Return the following lines verbatim, beginning at the start of the records and stopping after the line that contains "Instruktørens stemme".

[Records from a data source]
..............................

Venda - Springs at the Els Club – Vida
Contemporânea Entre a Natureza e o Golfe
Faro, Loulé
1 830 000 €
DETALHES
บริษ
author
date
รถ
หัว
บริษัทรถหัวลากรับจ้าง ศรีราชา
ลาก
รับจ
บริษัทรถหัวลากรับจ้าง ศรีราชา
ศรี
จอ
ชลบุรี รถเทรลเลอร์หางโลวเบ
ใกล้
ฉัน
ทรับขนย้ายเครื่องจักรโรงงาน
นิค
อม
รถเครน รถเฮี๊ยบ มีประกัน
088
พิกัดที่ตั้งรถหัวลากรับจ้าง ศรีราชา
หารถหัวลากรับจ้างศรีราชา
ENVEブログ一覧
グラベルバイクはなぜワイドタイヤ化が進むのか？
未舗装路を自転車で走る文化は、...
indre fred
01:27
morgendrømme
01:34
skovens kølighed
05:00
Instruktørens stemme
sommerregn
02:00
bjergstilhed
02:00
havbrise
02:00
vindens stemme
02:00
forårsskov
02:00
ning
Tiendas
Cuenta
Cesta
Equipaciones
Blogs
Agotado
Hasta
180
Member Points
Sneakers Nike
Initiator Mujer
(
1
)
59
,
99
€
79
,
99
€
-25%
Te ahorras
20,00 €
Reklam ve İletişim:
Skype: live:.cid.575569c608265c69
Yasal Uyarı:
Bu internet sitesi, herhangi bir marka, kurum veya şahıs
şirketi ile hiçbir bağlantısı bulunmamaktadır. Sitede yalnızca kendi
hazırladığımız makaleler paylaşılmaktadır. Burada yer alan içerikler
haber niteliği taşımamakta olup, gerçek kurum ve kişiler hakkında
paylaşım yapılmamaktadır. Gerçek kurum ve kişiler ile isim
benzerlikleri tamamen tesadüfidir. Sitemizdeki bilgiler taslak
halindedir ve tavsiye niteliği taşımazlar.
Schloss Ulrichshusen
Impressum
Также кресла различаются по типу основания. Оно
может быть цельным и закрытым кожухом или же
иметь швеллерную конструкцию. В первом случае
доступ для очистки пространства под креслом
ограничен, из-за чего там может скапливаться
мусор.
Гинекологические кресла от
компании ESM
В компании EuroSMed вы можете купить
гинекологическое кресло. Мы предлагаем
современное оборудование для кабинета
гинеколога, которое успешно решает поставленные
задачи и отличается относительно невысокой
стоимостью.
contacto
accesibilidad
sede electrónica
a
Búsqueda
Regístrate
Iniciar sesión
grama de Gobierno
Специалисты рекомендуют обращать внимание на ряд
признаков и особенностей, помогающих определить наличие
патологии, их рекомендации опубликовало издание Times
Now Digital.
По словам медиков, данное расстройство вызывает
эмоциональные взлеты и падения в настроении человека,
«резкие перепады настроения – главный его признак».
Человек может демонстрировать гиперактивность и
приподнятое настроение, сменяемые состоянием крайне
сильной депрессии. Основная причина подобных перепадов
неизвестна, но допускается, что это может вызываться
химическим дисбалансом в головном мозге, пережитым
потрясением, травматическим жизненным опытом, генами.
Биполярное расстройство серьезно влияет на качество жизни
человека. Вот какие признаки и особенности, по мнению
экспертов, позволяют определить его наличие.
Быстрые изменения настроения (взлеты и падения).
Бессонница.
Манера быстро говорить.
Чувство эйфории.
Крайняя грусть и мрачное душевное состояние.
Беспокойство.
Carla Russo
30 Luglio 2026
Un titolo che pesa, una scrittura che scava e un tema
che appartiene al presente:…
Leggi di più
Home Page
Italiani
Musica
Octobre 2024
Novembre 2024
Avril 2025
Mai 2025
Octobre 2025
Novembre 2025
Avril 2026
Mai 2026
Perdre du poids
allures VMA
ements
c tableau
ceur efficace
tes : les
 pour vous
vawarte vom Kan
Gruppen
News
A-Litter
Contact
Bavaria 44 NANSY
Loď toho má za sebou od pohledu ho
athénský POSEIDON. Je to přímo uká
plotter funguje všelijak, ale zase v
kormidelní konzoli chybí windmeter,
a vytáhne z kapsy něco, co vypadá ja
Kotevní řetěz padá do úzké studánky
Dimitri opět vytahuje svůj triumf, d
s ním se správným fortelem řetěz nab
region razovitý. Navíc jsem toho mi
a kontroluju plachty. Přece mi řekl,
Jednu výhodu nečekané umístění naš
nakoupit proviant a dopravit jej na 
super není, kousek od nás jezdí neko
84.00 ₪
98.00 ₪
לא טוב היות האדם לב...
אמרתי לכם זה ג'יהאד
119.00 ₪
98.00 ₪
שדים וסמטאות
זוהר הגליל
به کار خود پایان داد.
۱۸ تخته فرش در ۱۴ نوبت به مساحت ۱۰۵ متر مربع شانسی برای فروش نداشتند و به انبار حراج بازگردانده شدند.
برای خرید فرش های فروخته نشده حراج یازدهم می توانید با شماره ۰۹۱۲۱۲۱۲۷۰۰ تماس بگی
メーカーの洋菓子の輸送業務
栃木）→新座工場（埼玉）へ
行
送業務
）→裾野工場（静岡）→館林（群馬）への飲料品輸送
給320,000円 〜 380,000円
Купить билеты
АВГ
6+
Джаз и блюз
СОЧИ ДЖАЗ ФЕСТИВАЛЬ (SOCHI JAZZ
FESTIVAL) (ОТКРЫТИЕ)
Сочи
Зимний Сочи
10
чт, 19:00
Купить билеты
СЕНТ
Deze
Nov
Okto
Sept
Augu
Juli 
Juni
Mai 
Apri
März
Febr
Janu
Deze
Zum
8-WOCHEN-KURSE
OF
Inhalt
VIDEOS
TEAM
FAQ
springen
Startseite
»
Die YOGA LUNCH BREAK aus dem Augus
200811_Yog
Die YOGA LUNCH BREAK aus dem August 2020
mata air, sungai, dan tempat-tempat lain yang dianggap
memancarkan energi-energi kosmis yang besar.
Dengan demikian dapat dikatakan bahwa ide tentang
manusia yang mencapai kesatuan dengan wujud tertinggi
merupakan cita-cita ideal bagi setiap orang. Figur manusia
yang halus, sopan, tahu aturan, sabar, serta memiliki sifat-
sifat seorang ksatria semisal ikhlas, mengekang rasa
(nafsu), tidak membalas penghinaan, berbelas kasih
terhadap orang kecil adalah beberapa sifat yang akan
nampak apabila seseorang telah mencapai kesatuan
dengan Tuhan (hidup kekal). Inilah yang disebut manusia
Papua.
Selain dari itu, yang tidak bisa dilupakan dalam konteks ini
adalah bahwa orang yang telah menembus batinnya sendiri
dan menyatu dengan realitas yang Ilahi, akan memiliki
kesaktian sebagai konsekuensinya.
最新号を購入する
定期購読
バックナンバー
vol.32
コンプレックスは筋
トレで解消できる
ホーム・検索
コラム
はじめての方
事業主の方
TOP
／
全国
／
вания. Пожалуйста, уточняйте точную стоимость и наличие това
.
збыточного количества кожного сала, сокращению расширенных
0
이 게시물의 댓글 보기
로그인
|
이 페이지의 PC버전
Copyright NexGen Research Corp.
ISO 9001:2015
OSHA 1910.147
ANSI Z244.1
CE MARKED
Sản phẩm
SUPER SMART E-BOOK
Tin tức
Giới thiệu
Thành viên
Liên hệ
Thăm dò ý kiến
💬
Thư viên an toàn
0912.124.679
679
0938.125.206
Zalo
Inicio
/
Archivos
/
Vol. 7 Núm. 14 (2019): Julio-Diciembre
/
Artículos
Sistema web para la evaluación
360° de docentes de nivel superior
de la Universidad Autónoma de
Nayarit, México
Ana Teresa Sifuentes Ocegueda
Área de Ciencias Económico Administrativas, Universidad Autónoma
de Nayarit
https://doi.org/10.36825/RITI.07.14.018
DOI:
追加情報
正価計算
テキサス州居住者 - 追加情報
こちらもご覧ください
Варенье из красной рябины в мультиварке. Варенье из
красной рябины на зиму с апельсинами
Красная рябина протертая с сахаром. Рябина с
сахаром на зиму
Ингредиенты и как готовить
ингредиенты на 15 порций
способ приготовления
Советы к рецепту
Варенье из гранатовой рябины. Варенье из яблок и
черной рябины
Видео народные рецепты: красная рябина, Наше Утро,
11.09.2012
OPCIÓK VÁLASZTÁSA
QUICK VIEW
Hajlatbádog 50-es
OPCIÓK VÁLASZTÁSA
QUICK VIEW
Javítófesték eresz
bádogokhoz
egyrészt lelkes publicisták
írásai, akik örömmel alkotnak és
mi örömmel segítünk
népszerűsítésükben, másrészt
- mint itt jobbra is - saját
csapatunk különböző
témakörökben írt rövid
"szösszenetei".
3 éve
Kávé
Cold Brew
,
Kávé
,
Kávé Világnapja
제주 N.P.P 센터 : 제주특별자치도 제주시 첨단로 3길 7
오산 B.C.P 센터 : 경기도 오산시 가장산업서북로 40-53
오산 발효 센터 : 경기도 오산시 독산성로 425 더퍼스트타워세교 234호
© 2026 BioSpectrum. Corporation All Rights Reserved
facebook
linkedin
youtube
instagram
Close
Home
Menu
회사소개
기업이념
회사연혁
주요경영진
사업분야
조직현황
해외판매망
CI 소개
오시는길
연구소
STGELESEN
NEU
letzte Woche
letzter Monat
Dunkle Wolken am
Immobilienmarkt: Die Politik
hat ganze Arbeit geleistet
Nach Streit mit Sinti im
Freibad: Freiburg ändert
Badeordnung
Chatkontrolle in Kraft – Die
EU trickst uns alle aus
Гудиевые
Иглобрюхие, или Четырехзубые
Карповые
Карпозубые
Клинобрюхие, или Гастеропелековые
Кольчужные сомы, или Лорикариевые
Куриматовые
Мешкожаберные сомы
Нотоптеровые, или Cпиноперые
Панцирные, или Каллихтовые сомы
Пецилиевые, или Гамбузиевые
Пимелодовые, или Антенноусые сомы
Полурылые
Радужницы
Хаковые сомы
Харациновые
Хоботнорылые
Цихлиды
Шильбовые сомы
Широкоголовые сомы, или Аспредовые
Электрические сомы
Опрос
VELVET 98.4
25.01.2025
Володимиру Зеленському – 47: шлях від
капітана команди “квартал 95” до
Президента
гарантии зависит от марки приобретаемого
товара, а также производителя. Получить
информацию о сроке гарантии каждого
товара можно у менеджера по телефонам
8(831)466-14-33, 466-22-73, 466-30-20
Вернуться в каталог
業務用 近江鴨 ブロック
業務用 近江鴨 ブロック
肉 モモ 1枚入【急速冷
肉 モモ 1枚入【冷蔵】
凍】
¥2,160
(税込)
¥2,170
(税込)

..............................

◆ **Worked solution**
Venda - Springs at the Els Club – Vida
Contemporânea Entre a Natureza e o Golfe
Faro, Loulé
1 830 000 €
DETALHES
บริษ
author
date
รถ
หัว
บริษัทรถหัวลากรับจ้าง ศรีราชา
ลาก
รับจ
บริษัทรถหัวลากรับจ้าง ศรีราชา
ศรี
จอ
ชลบุรี รถเทรลเลอร์หางโลวเบ
ใกล้
ฉัน
ทรับขนย้ายเครื่องจักรโรงงาน
นิค
อม
รถเครน รถเฮี๊ยบ มีประกัน
088
พิกัดที่ตั้งรถหัวลากรับจ้าง ศรีราชา
หารถหัวลากรับจ้างศรีราชา
ENVEブログ一覧
グラベルバイクはなぜワイドタイヤ化が進むのか？
未舗装路を自転車で走る文化は、...
indre fred
01:27
morgendrømme
01:34
skovens kølighed
05:00
Instruktørens stemme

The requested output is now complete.